Le corps médical n’éprouve pas de difficultés à s’informer/se former sur les aspects «juridico-pratiques» de l’euthanasie. Les formations ne manquent pas, qui détaillent quand et à quelles conditions y procéder – ni même qui expliquent comment opérer. La Société Balint belge aborde l’acte sous un angle moins couru: celui de la mise à l’épreuve de la relation thérapeutique.
«L’euthanasie revient régulièrement dans l’actualité. Les professionnels reçoivent des informations ‘techniques’. Nous avons choisi, pour notre journée d’étude, de nous interroger sur une autre dimension: ce que l’euthanasie change dans les rapports avec le patient», indique le Dr Michèle Parée, coordinatrice de l’événement.
Bien sûr, pour planter le décor, la Société Balint repartira de la loi de 2002 et de ce qu’elle permet. De ce qu’elle évite aussi, en imposant de poser et reposer la question de sa décision au candidat à l’euthanasie. «Car un malade voit avec les yeux d’aujourd’hui ce qu’il pourrait être demain. Parfois, les attentes changent», fait remarquer le Dr Parée. Mais la journée se concentrera «surtout sur la façon d’inscrire l’euthanasie dans la relation thérapeutique».
Bousculé dans son idéal
Le soignant peut tant avoir affaire à des gens jeunes, en bonne forme, qui anticipent leur souhait ‘si un jour…’ qu’à des personnes réellement confrontées à la survenue d’une maladie grave, situe la coordinatrice. «L’euthanasie surgit alors dans le discours de ces patients, mais aussi dans notre arsenal de soins. Nous allons examiner comment cette demande change la donne dans la relation, vu du côté des professionnels. Comment ceux-ci vivent-ils la situation? Ne sont-ils pas ‘bousculés’ dans leur idéal de soins? N’objectent-ils pas que leur rôle est de soigner et non de donner la mort? La demande d’euthanasie peut ébranler des choses fondamentales dans l’esprit des soignants. Si c’est une épreuve de dignité chez le patient, ça peut aussi être, chez eux, une mise à l’épreuve de la vocation.»
La généraliste ajoute, pour en avoir déjà discuté avec des pairs, que chez certains, l’euthanasie ne fait simplement pas partie des options envisageables. En tout cas, les témoignages convergent pour dire qu’elle ne deviendra jamais un acte anodin. Même si dans les dossiers, au rayon du projet thérapeutique, les médecins sont invités à consigner les volontés du patient, «on ne peut en cochant quelques cases évacuer tout le côté bouleversant de la demande. Les cases, les rails sur lesquels on se place, cela permet de tenir à distance ses propres émotions, et c’est humain. Mais tout ça n’enlève rien au fait que c’est une expérience d’un genre très ‘bousculant’.»

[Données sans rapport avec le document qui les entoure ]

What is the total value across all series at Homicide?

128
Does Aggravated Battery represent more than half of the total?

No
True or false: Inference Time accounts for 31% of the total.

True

La journée d’étude est fixée au samedi 18 novembre et se déroulera à Namur. La Société Balint belge a convié à la tribune des orateurs comme Me Jacqueline Herremans, présidente de l’Association pour le droit de mourir dans la dignité, le Dr Damas, chef du service des soins intensifs au CHU de Liège et médecin pratiquant des euthanasies, ou encore le Dr Corine van Oost, médecin en soins palliatifs à la Clinique du Bois de la Pierre, à Wavre. «Tous commenceront leur intervention par une vignette clinique ou une histoire particulière vécue.»